Questions for the CASCAIDr #HosDisChat 8pm 12 Dec

Please use the hashtag in every tweet (copy and paste for speed) and A1, A 4, A10 etc, to tie your thoughts to the relevant question. 

Advice on how to set up streams on your twitter tool is here:

For a stream for the whole chat, use #HosDisChat for the search instruction within Hootsuite:

For separate streams for each Q and A put this type of SEARCH instruction into a new stream that you can set up on eg hootsuite, for each of the 10 questions,

  • for Q1 and all the answers to Q1, excluding retweets,  enter: #HosDisChat AND (q1 OR a1) -RT

 

Fitness for hospital discharge and ‘clinical optimisation’ – who is accountable for these decisions?

Q1    Premature discharge is a breach of a duty of care, foreseeably likely to cause physical or mental harm to the person – and no doubt a serious incident and something that triggers the duty of candour. What stops that happening, in current discharge systems designed to get people out as fast as possible?

Q2    Does your local system actively consider NHS rehabilitation, NHS funded intermediate care and split packages of health and social care, before it considers checklisting someone for CHC and discharging those who don’t get positive checklists?

 

Options for integration of health and social work inputs, in the context of hospital discharge

Q3        Social workers in hospitals, used to be the norm – but an integration-based alternative is funding a social work, equipment, adaptations and homelessness rights service as part of a hospital’s system (or a joint ‘discharge to assess’ system) is  – is anything like that happening in your area?

Q4        Care Act functions can be delegated to NHS discharge staff – if they can be taught how public law works and trained to apply a carer blind approach and the Care Act criteria to an assessment. Why isn’t this being done as much as it could, do you think?

 

Checklisting for CHC – not mentioned in the Care Act’s hospital discharge schedule, and on its way out?

Q5    Does your local hospital discharge system checklist ALL its patients with complex needs, including self funders, or only the ones who’ve come to the attention of the local council, for assessment of a council funded placement or package?

Q6   What do you think of plans to raise the threshold for positive Checklisting, so that fewer people go on to get full MDT consideration of the mapping of their needs, as proposed by the Department of Health in a recent consultation here?

 

Choice rights, top-ups and arbitrarily low council/CCG rates for placements

Q7    What percentage of care homes in your area are now asking for top-ups before they will admit an elderly hospital discharge patient to a room, via a council placement? Does anyone know the difference between a top-up want and a need that’s just part of proper care planning?

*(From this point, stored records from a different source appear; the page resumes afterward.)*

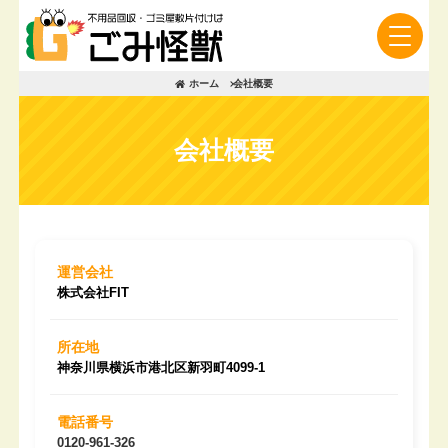
ホーム
会社概要
会社概要
運営会社
株式会社FIT
所在地
神奈川県横浜市港北区新羽町4099-1
電話番号
0120-961-326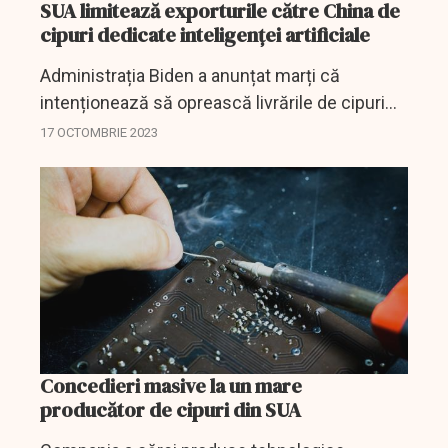
SUA limitează exporturile către China de
cipuri dedicate inteligenței artificiale
Administrația Biden a anunțat marți că
intenționează să oprească livrările de cipuri
dedicate inteligenței artificiale către China,
17 OCTOMBRIE 2023
proiectate de Nvidia și alte companii din
domeniu, ca...
Concedieri masive la un mare
producător de cipuri din SUA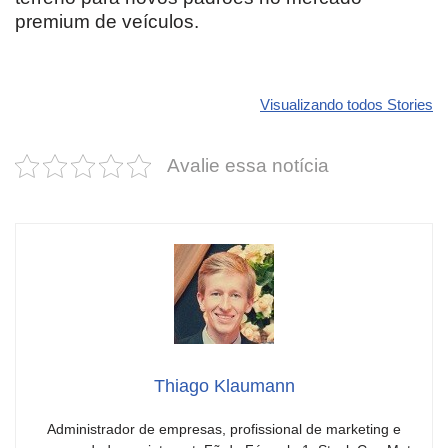
premium de veículos.
Revolucione
O futuro da
Carros de l
seu carro com
Dodge pode ter
que
Visualizando todos Stories
estas cores
um esportivo
desvaloriz
incríveis para
barato e cheio
mais do qu
Avalie essa notícia
2025!
de emoção
você imagi
Thiago Klaumann
Administrador de empresas, profissional de marketing e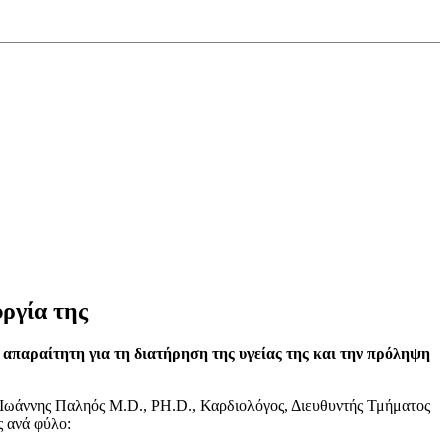
υργία της
ι απαραίτητη για τη διατήρηση της υγείας της και την πρόληψη
κ. Ιωάννης Παληός M.D., PH.D., Καρδιολόγος, Διευθυντής Τμήματος
ς ανά φύλο: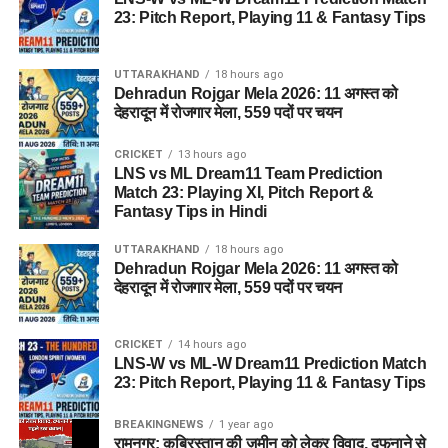
23: Pitch Report, Playing 11 & Fantasy Tips
UTTARAKHAND
18 hours ago
Dehradun Rojgar Mela 2026: 11 अगस्त को
देहरादून में रोजगार मेला, 559 पदों पर चयन
CRICKET
13 hours ago
LNS vs ML Dream11 Team Prediction
Match 23: Playing XI, Pitch Report &
Fantasy Tips in Hindi
UTTARAKHAND
18 hours ago
Dehradun Rojgar Mela 2026: 11 अगस्त को
देहरादून में रोजगार मेला, 559 पदों पर चयन
CRICKET
14 hours ago
LNS-W vs ML-W Dream11 Prediction Match
23: Pitch Report, Playing 11 & Fantasy Tips
BREAKINGNEWS
1 year ago
रामनगर: क़ब्रिस्तान की ज़मीन को लेकर विवाद, दफनाने से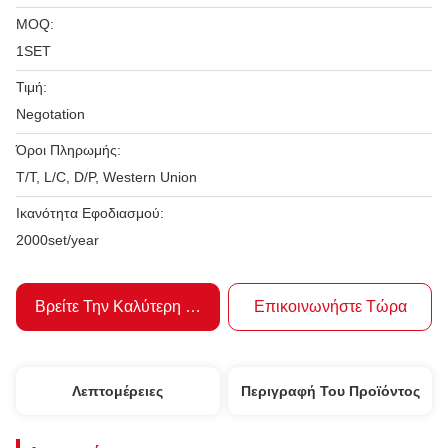
MOQ:
1SET
Τιμή:
Negotation
Όροι Πληρωμής:
T/T, L/C, D/P, Western Union
Ικανότητα Εφοδιασμού:
2000set/year
Βρείτε Την Καλύτερη Τιμή
Επικοινωνήστε Τώρα
Λεπτομέρειες
Περιγραφή Του Προϊόντος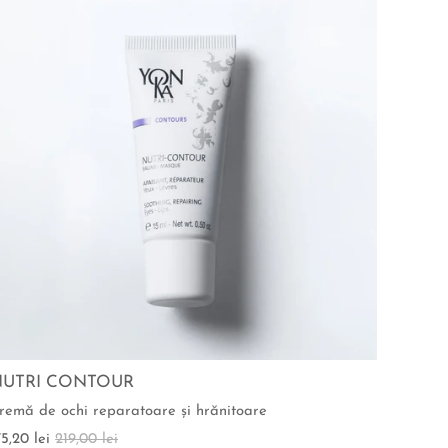
NUTRI CONTOUR
remă de ochi reparatoare şi hrănitoare
75,20 lei
219,00 lei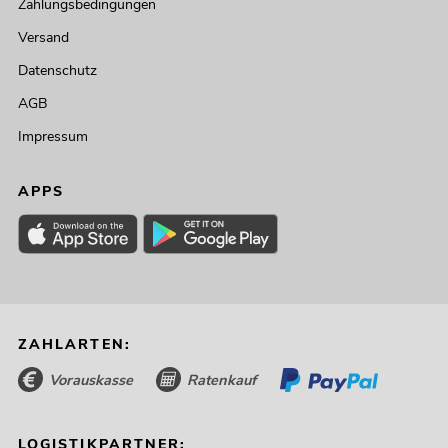
Zahlungsbedingungen
Versand
Datenschutz
AGB
Impressum
APPS
ZAHLARTEN:
Vorauskasse
Ratenkauf
LOGISTIKPARTNER: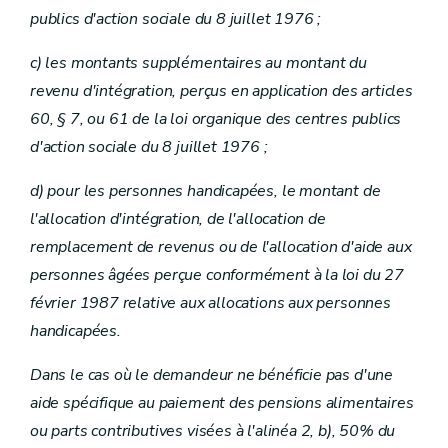
publics d'action sociale du 8 juillet 1976 ;
c) les montants supplémentaires au montant du
revenu d'intégration, perçus en application des articles
60, § 7, ou 61 de la loi organique des centres publics
d'action sociale du 8 juillet 1976 ;
d) pour les personnes handicapées, le montant de
l'allocation d'intégration, de l'allocation de
remplacement de revenus ou de l'allocation d'aide aux
personnes âgées perçue conformément à la loi du 27
février 1987 relative aux allocations aux personnes
handicapées.
Dans le cas où le demandeur ne bénéficie pas d'une
aide spécifique au paiement des pensions alimentaires
ou parts contributives visées à l'alinéa 2, b), 50% du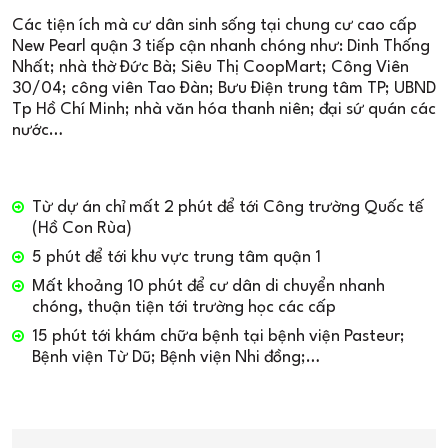
Các tiện ích mà cư dân sinh sống tại chung cư cao cấp
New Pearl quận 3 tiếp cận nhanh chóng như: Dinh Thống
Nhất; nhà thờ Đức Bà; Siêu Thị CoopMart; Công Viên
30/04; công viên Tao Đàn; Bưu Điện trung tâm TP; UBND
Tp Hồ Chí Minh; nhà văn hóa thanh niên; đại sứ quán các
nước…
Từ dự án chỉ mất 2 phút để tới Công trường Quốc tế
(Hồ Con Rùa)
5 phút để tới khu vực trung tâm quận 1
Mất khoảng 10 phút để cư dân di chuyển nhanh
chóng, thuận tiện tới trường học các cấp
15 phút tới khám chữa bệnh tại bệnh viện Pasteur;
Bệnh viện Từ Dũ; Bệnh viện Nhi đồng;…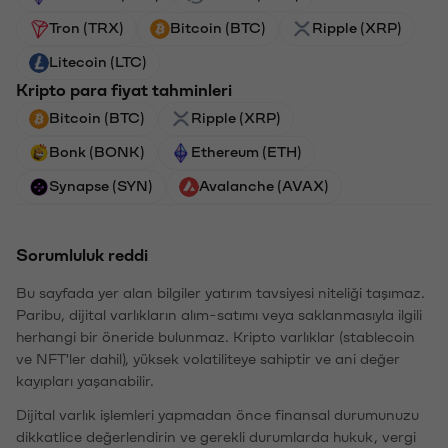
Tron (TRX)
Bitcoin (BTC)
Ripple (XRP)
Litecoin (LTC)
Kripto para fiyat tahminleri
Bitcoin (BTC)
Ripple (XRP)
Bonk (BONK)
Ethereum (ETH)
Synapse (SYN)
Avalanche (AVAX)
Sorumluluk reddi
Bu sayfada yer alan bilgiler yatırım tavsiyesi niteliği taşımaz.
Paribu, dijital varlıkların alım-satımı veya saklanmasıyla ilgili
herhangi bir öneride bulunmaz. Kripto varlıklar (stablecoin
ve NFT'ler dahil), yüksek volatiliteye sahiptir ve ani değer
kayıpları yaşanabilir.
Dijital varlık işlemleri yapmadan önce finansal durumunuzu
dikkatlice değerlendirin ve gerekli durumlarda hukuk, vergi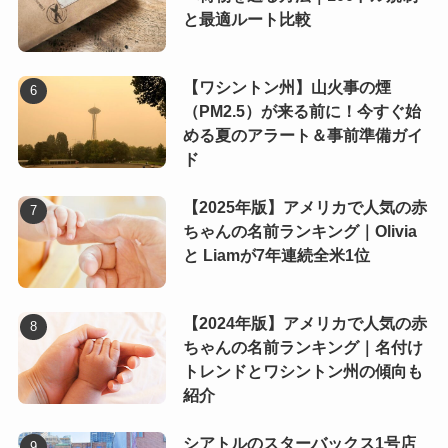
と最適ルート比較
【ワシントン州】山火事の煙
（PM2.5）が来る前に！今すぐ始
める夏のアラート＆事前準備ガイ
ド
【2025年版】アメリカで人気の赤
ちゃんの名前ランキング｜Olivia
と Liamが7年連続全米1位
【2024年版】アメリカで人気の赤
ちゃんの名前ランキング｜名付け
トレンドとワシントン州の傾向も
紹介
シアトルのスターバックス1号店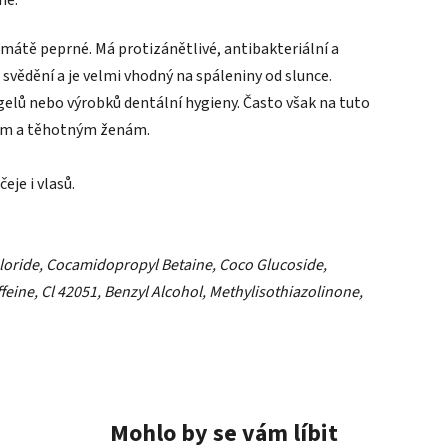
 v mátě peprné. Má protizánětlivé, antibakteriální a
 svědění a je velmi vhodný na spáleniny od slunce.
gelů nebo výrobků dentální hygieny. Často však na tuto
tem a těhotným ženám.
eje i vlasů.
loride, Cocamidopropyl Betaine, Coco Glucoside,
eine, Cl 42051, Benzyl Alcohol, Methylisothiazolinone,
Mohlo by se vám líbit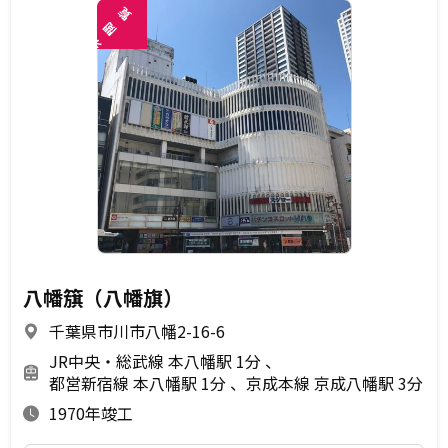
覧
閲
未
八幡簱（八幡旗）
千葉県市川市八幡2-16-6
JR中央・総武線 本八幡駅 1分
都営新宿線 本八幡駅 1分
京成本線 京成八幡駅 3分
1970年竣工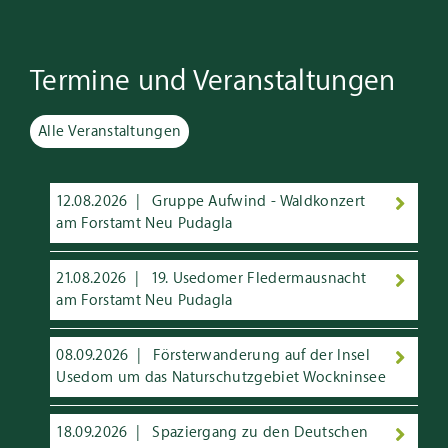
Termine und Veranstaltungen
Alle Veranstaltungen
12.08.2026
Gruppe Aufwind - Waldkonzert
am Forstamt Neu Pudagla
21.08.2026
19. Usedomer Fledermausnacht
am Forstamt Neu Pudagla
08.09.2026
Försterwanderung auf der Insel
Usedom um das Naturschutzgebiet Wockninsee
18.09.2026
Spaziergang zu den Deutschen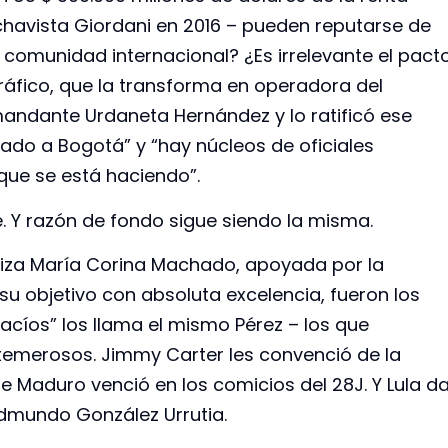
chavista Giordani en 2016 – pueden reputarse de
 comunidad internacional? ¿Es irrelevante el pact
ráfico, que la transforma en operadora del
andante Urdaneta Hernández y lo ratificó ese
tado a Bogotá” y “hay núcleos de oficiales
 que se está haciendo”.
 Y razón de fondo sigue siendo la misma.
niza María Corina Machado, apoyada por la
u objetivo con absoluta excelencia, fueron los
acíos” los llama el mismo Pérez – los que
, temerosos. Jimmy Carter les convenció de la
e Maduro venció en los comicios del 28J. Y Lula d
Edmundo González Urrutia.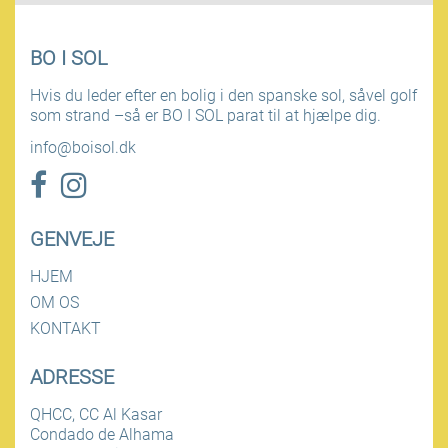
BO I SOL
Hvis du leder efter en bolig i den spanske sol, såvel golf
som strand –så er BO I SOL parat til at hjælpe dig.
info@boisol.dk
GENVEJE
HJEM
OM OS
KONTAKT
ADRESSE
QHCC, CC Al Kasar
Condado de Alhama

Q8    What steps does your local council take to make a professional judgement on the suitability of available vacancies for the individual’s specific needs, before asking relatives to help the council decide, or consider paying a top-up?

 

Transparency regarding a home care offer, and cost-capping culture amongst councils and CCGs

Q9    Does the council or the hospital discharge social worker explicitly identify what would be funded at home, before offering a care home placement, or after any refusal to accept one by the patient or their family?

Q10    Is any home care package that might be offered to a person not wanting to go to a care home, capped, in policy or in practice to the council’s expected cost of placing the person in a care home, BEFORE the individual’s needs have been assessed under the Care Act?